I also was able to learn more about the Dash and Dot Robots. There is a ton of information at bit.ly/dashdotcurriculum about how to use them. They won’t work with iPads 1 or 2, but will work with iPad 3, 4 and iPad Air or Kindles. I am hoping to get some Dash Robots in a Charlotte Hornets Innovation Grant. There are so many ways to build in coding experiences in Blockly or in the Wonder app with Dash. We can tell kids that we can program Dash to do word problems to test dimensions that they would generate for area and perimeter review. For example, If a rectangle has a Perimeter of 200 cm., what could the dimensions be for the rectangle that Dash will create?
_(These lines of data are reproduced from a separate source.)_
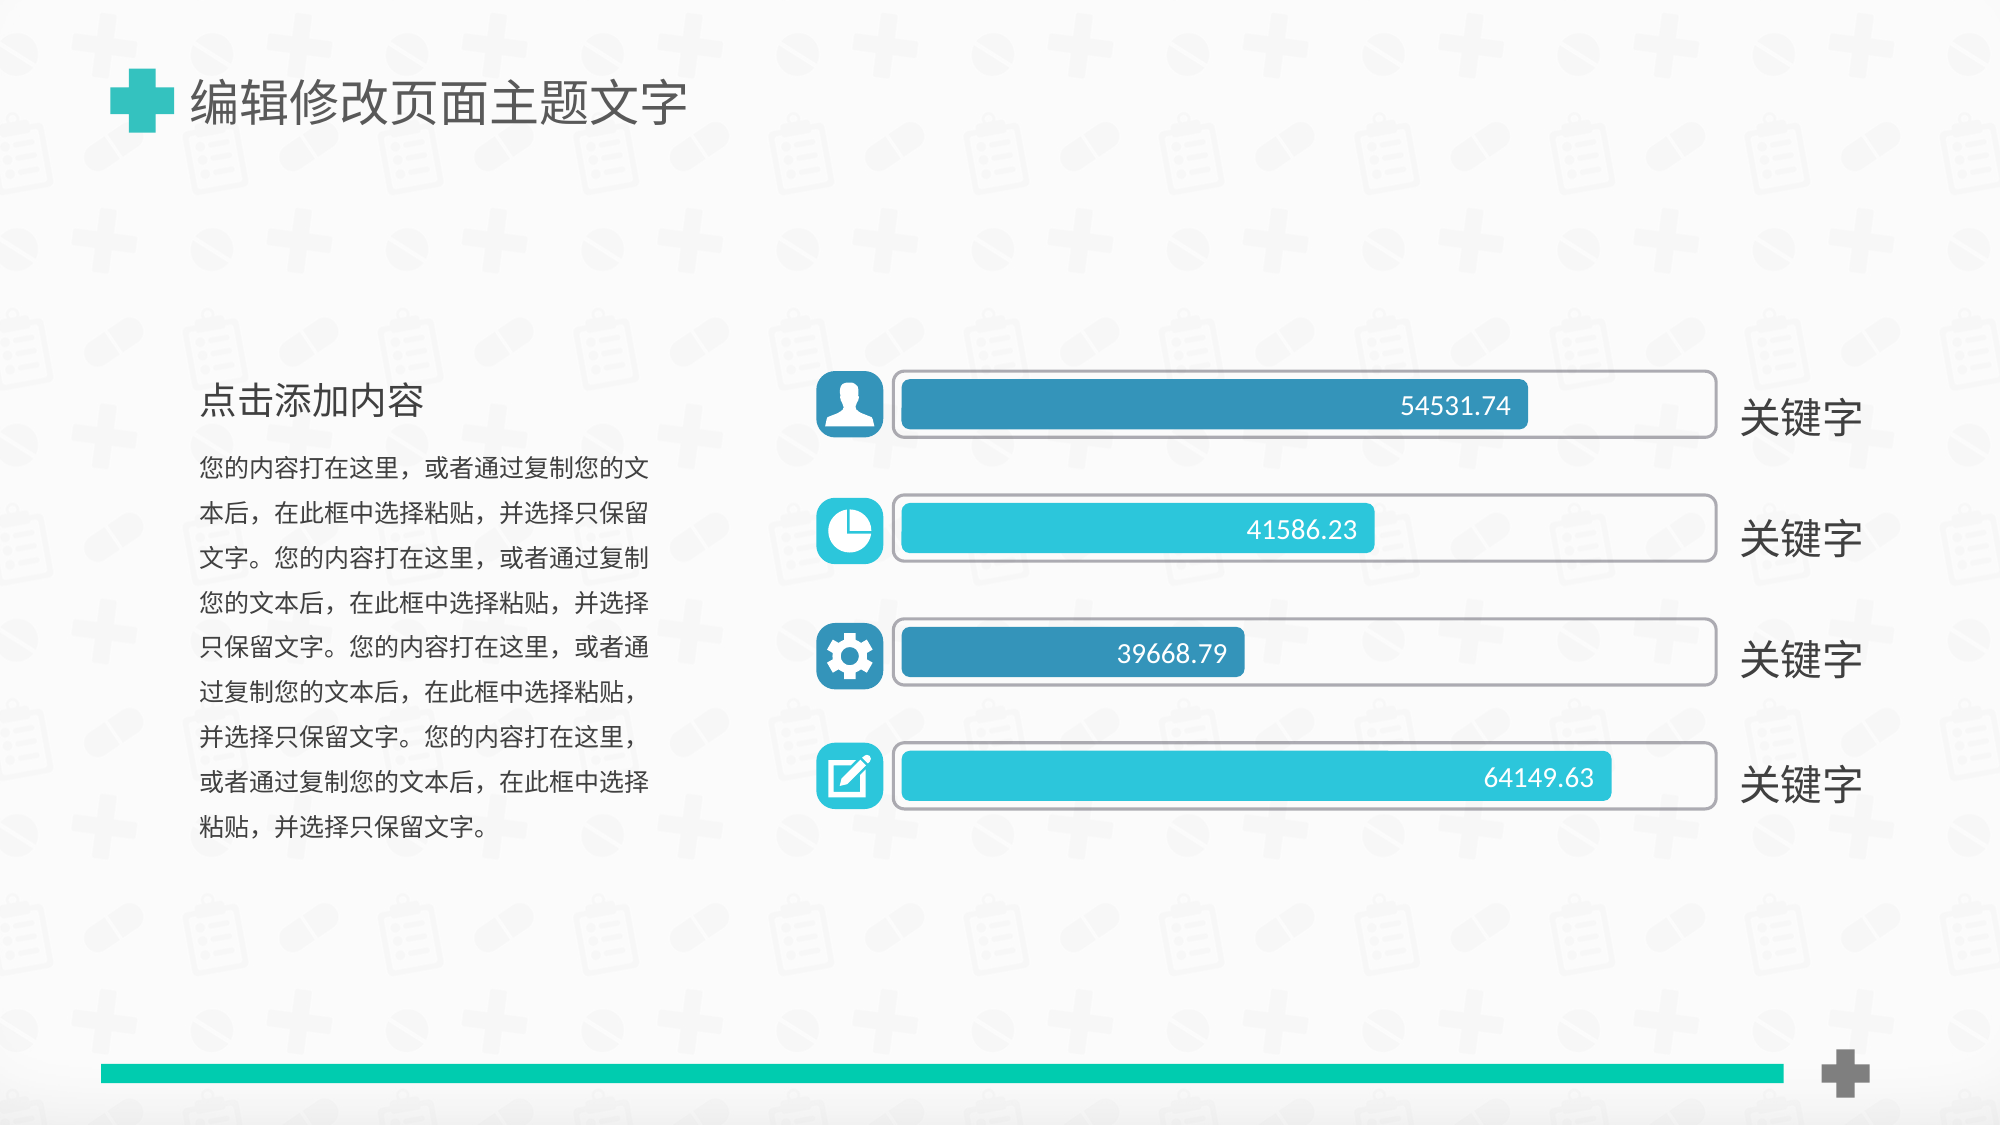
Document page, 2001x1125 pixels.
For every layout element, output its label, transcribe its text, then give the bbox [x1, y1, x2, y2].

text_box 关键字 [1724, 733, 1974, 809]
text_box 39668.79 [900, 625, 1246, 679]
text_box 您的内容打在这里，或者通过复制您的文本后，在此框中选择粘贴，并选择只保留文字。您的内容打在这里，或者通过复制您的文本后，在此框中选择粘贴，并选择只保留文字。您的内容打在这里，或者通过复制您的文本后，在此框中选择粘贴，并选择只保留文字。您的内容打在这里，或者通过复制您的文本后，在此框中选择粘贴，并选择只保留文字。 [184, 430, 671, 894]
text_box 关键字 [1724, 487, 1974, 563]
text_box [816, 622, 884, 690]
text_box 关键字 [1724, 367, 1974, 443]
text_box [825, 382, 875, 427]
text_box [839, 759, 867, 786]
text_box 关键字 [1724, 608, 1974, 684]
text_box [827, 633, 873, 680]
text_box 编辑修改页面主题文字 [174, 59, 770, 150]
text_box [828, 509, 872, 553]
text_box [892, 493, 1718, 563]
text_box [816, 742, 884, 810]
text_box 54531.74 [900, 378, 1530, 431]
text_box [816, 497, 884, 565]
text_box 41586.23 [900, 501, 1376, 555]
text_box [828, 760, 866, 798]
text_box [862, 754, 871, 764]
text_box 点击添加内容 [184, 354, 671, 422]
text_box [892, 617, 1718, 687]
text_box [892, 741, 1718, 810]
text_box 64149.63 [900, 749, 1613, 802]
text_box [892, 370, 1718, 439]
text_box [816, 371, 884, 438]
One teacher, drew the perimeter on pieces of chart paper to allow students to self check so that if their Dash robot stayed on the rectangle, then they would know that they had programmed Dash correctly.
Here are some incredible ideas that the teachers from Forestville Road Elemenary School shared in their session:
In Literacy, kids can retell a story, make costume for Dash to retell the story, explore the setting of story and create a map for Dash to go through based on the story. In science, have students travel at different speeds to knock down a tower to focus on force and motion. Students can build a “body part” for Dash that will give him new abilities. There are ways to build with Legos on top of Spheros. Ex. Create a butler Dash to bring snacks and drinks to others. The kids can program Dash to go to points on a paper timeline and have it stop to tell important information at each point. Dash can be programmed to line dance. Pick a song from GoNoodle.com and create a line dance for Dash (more forward, left,right, lights to represent claps) then they have to line up and dance with Dash! The xylophone attachment is awesome to have kids program a song.
Here is a great idea called “Trick or Treating with Dash” – The teacher made a 15 foot Wonder Way and placed 8 houses on it along the path which has signs that has the type of candy that will be given out. Each child had a job:
Each child had chance to program Dash to get to the house that they wanted to go to. They kept commands on a chart at first. They had to program the Dash robot to roll to their chosen house, program a doorbell sound, record their voice saying “Trick or Treat?” and program Dash to get back to start. They would look at what they wrote and troubleshoot to see what worked and what didn’t to get Dash to his destination. Those who did all the steps, got to design a costume for Dash.
The Wonder League is a competition that students can do that has challenges. You can use mats such as a Twister Board, vinyl tablecloth, tape on the floor (use tiles as a guide) or print banners.
She also charges multiple Dash robots with a USB charger that has 12 USB ports and stores them in mini boxes. The Dash robots do spin sometimes as they are charging.
NCTIES is a place to wrap my head around innovative lessons and always supports me in developing ideas for the future in my classroom.